我们遇到的主要问题点在两个方面上。首先,我们服务的公司是很希望能配合其消费者响应这个权利的,但是涉及转移时就面临两个问题:
 
1.怎么转移?通过系统进行电子方式的转移?还是通过书面方式转移?转移的路径怎么提供给个人?
我们思考,法律的本意是否是实现实质性的转移?如果是的话,那么就忽略掉了格式问题,而考虑以数据主体和接收方都能读取的方式来实现转移。但是涉及到另外一个问题,接收方由谁提供?换句话说,个人要求个人信息处理者A将信息转移给个人信息处理者B,但是A和B互相之间没有这么传过,是不是应该由个人来提供一个B的联系方式?
 
再深入一点,如果A不确定个人提供的B的联系方式是否准确,是否会造成数据泄露,那么A公司是否有权代表个人与B公司进行联系,确认B公司的真实性,并且与B公司达成转移的一致?但是这个时候,对于B公司而言,将面临另一个问题,如下:
 
2.接收方是否有足够的合法性基础来获取数据?
B公司作为接收方,属于获取个人信息的一方,虽然是被动获取,但是仍然需要具备合法性基础,从转移的角度而言,如果A公司的基础是获取同意,B公司也对应是获取同意,A公司处理的基础假如是为了履行合同,B公司应该也是一样的才对。
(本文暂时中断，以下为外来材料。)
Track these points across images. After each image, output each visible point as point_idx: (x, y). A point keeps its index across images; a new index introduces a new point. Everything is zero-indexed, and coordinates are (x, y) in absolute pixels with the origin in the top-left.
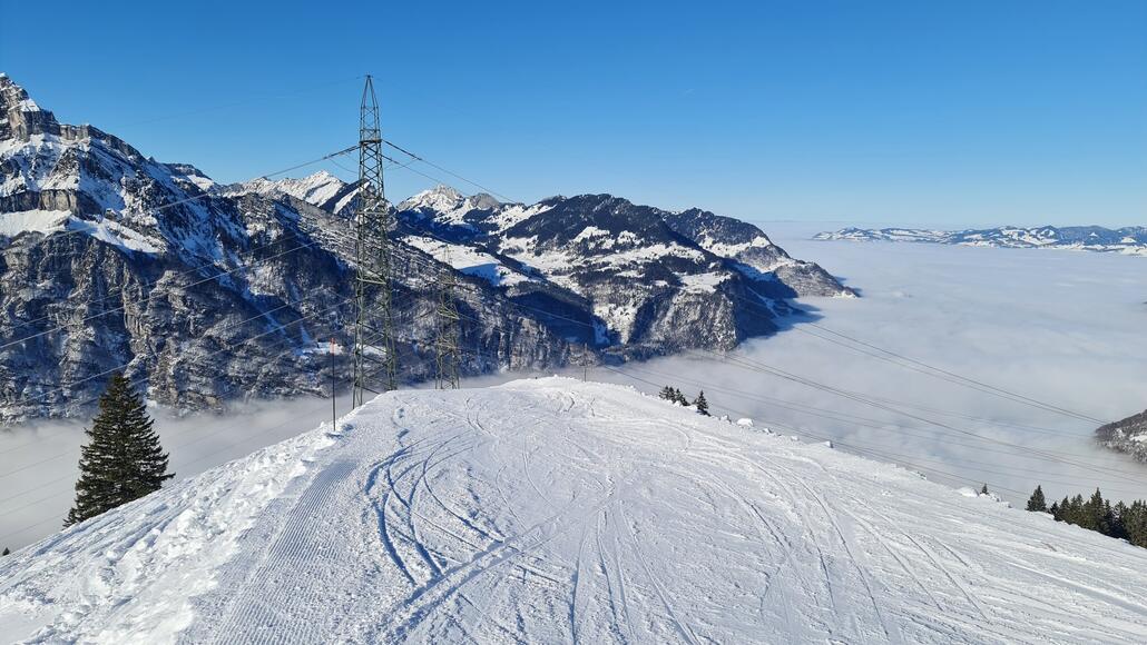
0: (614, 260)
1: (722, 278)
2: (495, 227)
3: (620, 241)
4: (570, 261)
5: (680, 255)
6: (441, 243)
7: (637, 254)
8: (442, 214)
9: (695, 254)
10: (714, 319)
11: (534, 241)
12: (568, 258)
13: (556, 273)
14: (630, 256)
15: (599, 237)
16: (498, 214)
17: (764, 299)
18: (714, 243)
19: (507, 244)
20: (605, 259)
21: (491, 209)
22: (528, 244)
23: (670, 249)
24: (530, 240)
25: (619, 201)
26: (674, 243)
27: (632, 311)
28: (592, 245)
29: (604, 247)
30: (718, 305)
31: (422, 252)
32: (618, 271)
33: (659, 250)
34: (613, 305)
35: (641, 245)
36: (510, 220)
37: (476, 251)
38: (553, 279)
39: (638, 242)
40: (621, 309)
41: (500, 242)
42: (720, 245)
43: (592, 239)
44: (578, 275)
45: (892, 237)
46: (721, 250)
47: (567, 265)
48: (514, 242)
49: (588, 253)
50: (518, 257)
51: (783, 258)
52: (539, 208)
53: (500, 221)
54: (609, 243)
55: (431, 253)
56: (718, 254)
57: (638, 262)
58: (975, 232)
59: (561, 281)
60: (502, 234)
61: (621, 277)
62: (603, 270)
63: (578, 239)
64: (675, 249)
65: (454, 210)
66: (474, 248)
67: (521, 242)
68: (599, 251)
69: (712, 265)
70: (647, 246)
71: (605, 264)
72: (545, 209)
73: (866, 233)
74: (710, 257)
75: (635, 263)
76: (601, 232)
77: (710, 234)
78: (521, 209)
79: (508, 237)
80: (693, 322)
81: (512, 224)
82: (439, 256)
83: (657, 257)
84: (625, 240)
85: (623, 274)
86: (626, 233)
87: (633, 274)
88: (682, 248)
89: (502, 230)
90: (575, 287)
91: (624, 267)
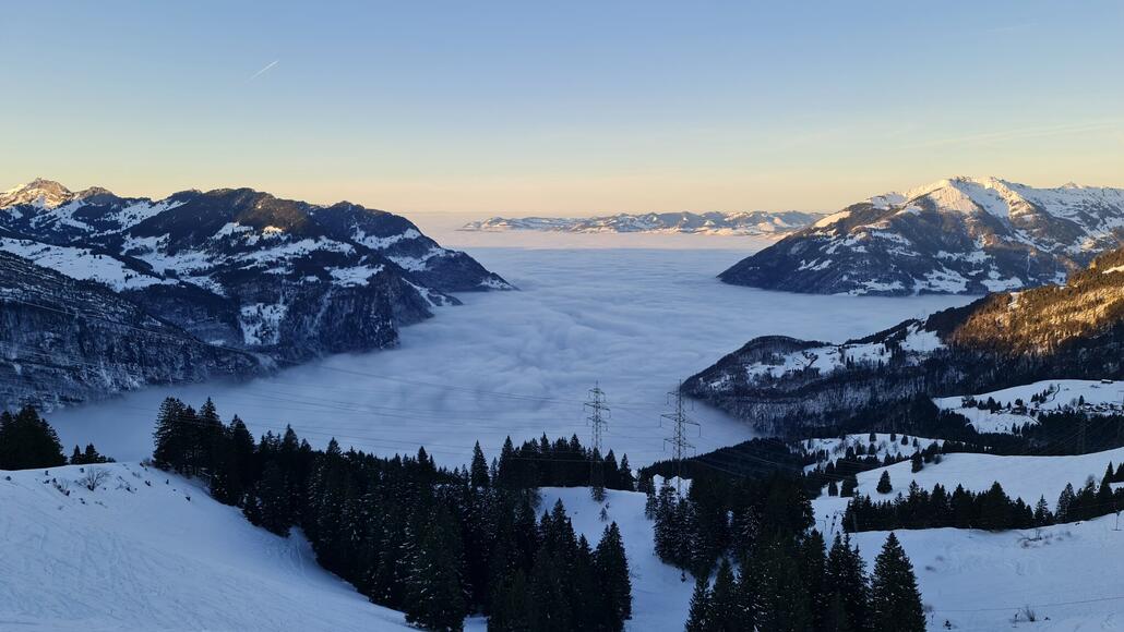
0: (260, 256)
1: (375, 271)
2: (116, 225)
3: (266, 237)
4: (209, 261)
5: (330, 249)
6: (45, 246)
7: (284, 250)
8: (44, 212)
9: (346, 248)
10: (369, 311)
11: (166, 239)
12: (208, 256)
13: (194, 273)
14: (277, 252)
15: (241, 233)
16: (118, 210)
17: (418, 288)
18: (366, 236)
19: (130, 243)
20: (250, 257)
21: (109, 205)
22: (158, 243)
23: (320, 244)
24: (161, 239)
25: (262, 195)
26: (323, 238)
27: (282, 308)
28: (234, 243)
29: (248, 243)
30: (372, 297)
31: (18, 257)
32: (266, 269)
33: (308, 245)
34: (261, 305)
35: (288, 240)
36: (134, 217)
37: (91, 253)
38: (192, 280)
39: (284, 238)
40: (270, 307)
41: (123, 241)
42: (374, 238)
43: (234, 235)
44: (220, 274)
45: (532, 225)
46: (372, 243)
47: (207, 265)
48: (140, 242)
49: (230, 251)
50: (146, 258)
51: (434, 249)
52: (170, 204)
53: (122, 218)
54: (254, 239)
55: (31, 258)
56: (371, 246)
57: (287, 258)
58: (600, 219)
59: (200, 281)
60: (125, 233)
61: (270, 274)
62: (248, 267)
63: (218, 237)
64: (324, 243)
65: (59, 207)
66: (88, 251)
67: (150, 242)
68: (243, 247)
69: (364, 258)
70: (295, 241)
71: (250, 262)
72: (176, 205)
73: (509, 222)
74: (362, 250)
75: (282, 259)
76: (243, 229)
77: (362, 228)
78: (146, 205)
79: (133, 237)
80: (348, 316)
81: (138, 222)
82: (44, 262)
83: (307, 253)
84: (271, 235)
85: (271, 271)
86: (271, 228)
87: (280, 270)
88: (332, 242)
89: (124, 228)
90: (217, 288)
91: (271, 265)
但问题也出在这里,可能消费者并不买账,因为消费者可能认为我想把在A公司的数据转移给B公司纯粹是因为我不相信A公司了,但是我希望用一用B公司,但是还没和B公司订立合同。也就是说实际上可能会出现处理的合法性基础不是很吻合的情况。有同学会讲了:
 
A的合法性基础可能是同意+履行合同,B的合法性基础可能是同意+为订立合同。
这有什么本质区别?
 
问题在于,合同是双方的,这个消费者要和B签合同没问题,B也得要啊,或者说B也得有意向和消费者订立这样的协议。当行使转移权时,B公司很有可能都不知情。当然,为了把这个话题聊下去不至于聊死,我们让A去和B公司沟通,取得B公司的签署合同的意向,此时B公司为了订立合同来接收该消费者数据。然后呢?就发生了下一个问题:
 
3.用户体系不兼容的问题
 
A公司的用户体系和B公司的用户体系不一致,比如A公司待转移的字段是姓名、年龄、手机号、会员卡号、会员积分、消费记录以及赠品记录等。B公司一看,你的会员卡号、积分、消费记录、赠品记录跟我有啥关系?这时就会很麻烦,这些是个人信息吗?也是履行合同中所必须的,但是转移过去之后怎么存?怎么继续用?这就会构成进一步的问题。而且履行A的合同是不是和履行B的合同效果一样?这个问题也需要监管部门能给一些指导和建议。
 
总之,实践中这里的问题还是很多的,作为从业者,虽然按照学理上也对这个问题有一些自己的粗浅理解,但是从个人信息保护法实践的角度看,目前中国的法律已经走出了很多的独特性,因此在这个问题上,还是建议官方能够给出进一步指导,以促进企业在这个问题上的进一步合规。